One hundred twelve bluefin tuna today from a couple of stops that were reminiscent of days past. After an incredibly therapeutic night on the sea anchor the morning for us began on a slow note with plenty of driving looking at blank screens and a generic ocean surface. Then it happened. I have to take a side step and relate that an overwhelming sense of confidence was pervasive despite our slow beginning. I felt we had something significant figured out yesterday that translated into success. I believed that same approach would again produce today. I had no doubts.
It came in the form of a beautiful school that acted exactly as we like - no darting away to avoid us, no diving off the fathometer; no skittish behavior typical of fish that have been relentlessly harried by the industrial fleet. Chief engineer Sean Bickel eagle eyed the spot, we slid in nice and easy, we let them have with all the influence four brimming tanks of bait can muster, and they surrounded us, crowded under us, and got down to biting just like days of old. Man was it sweet - ten to fifteen going for the first twenty or so minutes that added up in a hurry. Afterwards the action slowed to a traditional "plunker" where we managed to keep one to three or four on the lines for the better part of three hours. Between the constant show of thirty to forty pound bluefin crashing around and anglers continuously tied into the prize scombroids it could not have been sweeter or more motivational to everyone angling for bites. Every angler fished hard, and was richly rewarded.

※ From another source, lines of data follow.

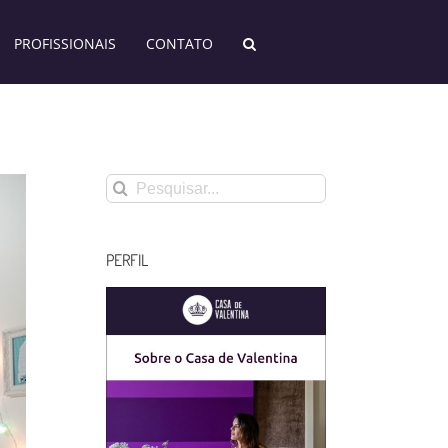
PROFISSIONAIS
CONTATO
Buscar
resultados
para:
PERFIL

Another three hour tour followed our big stop but we were not finished. One little subtle hint led to a final stop for the remainder of our catch that followed the same pattern as the first but simply petered out sooner. We cherished everyone of them though recognizing the triumph, value, and beauty of each individual. And that did it as we steamed around the final couple of hours satisfied but not sated. We had a fantastic day, actually two fantastic days, but, it will take a whole lot more of these beauties to satisfy the deep pangs they engender. We are just getting started - I hope.

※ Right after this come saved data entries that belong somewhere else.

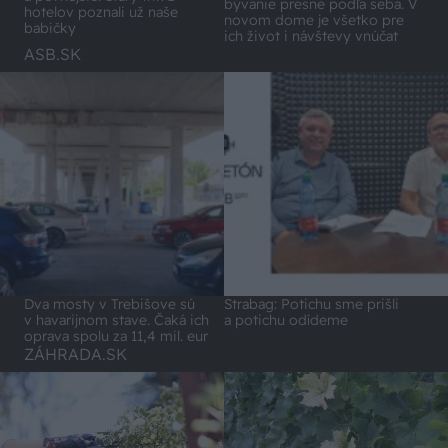
bývanie presne podľa seba. V
hotelov poznali už naše
novom dome je všetko pre
babičky
ich život i návštevy vnúčat
ASB.SK
Dva mosty v Trebišove sú
Strabag: Potichu sme prišli
v havarijnom stave. Čaká ich
a potichu odídeme
oprava spolu za 11,4 mil. eur
ZÁHRADA.SK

Our final day will be spent prospecting offshore hoping to stretch our success into another zone up the line. As I mentioned in the beginning of the voyage this is the transition time of the year. What we observed on the southerly tack one week past has zero bearing on what is happening now. And the only way to find out of course is to dedicate time and effort to the cause. That is our exact idea tomorrow. The old sage wisdom of "you gotta look to find 'em" rings true, especially at this time of the year.
Photo for the day features Royal Star angler John Stuemke and again crewman Steve Gregonis doing the gaffing honors on a worthy "fatso" albacore estimated at thirty five pounds; a nice bonus for when fishing for bluefin or otherwise.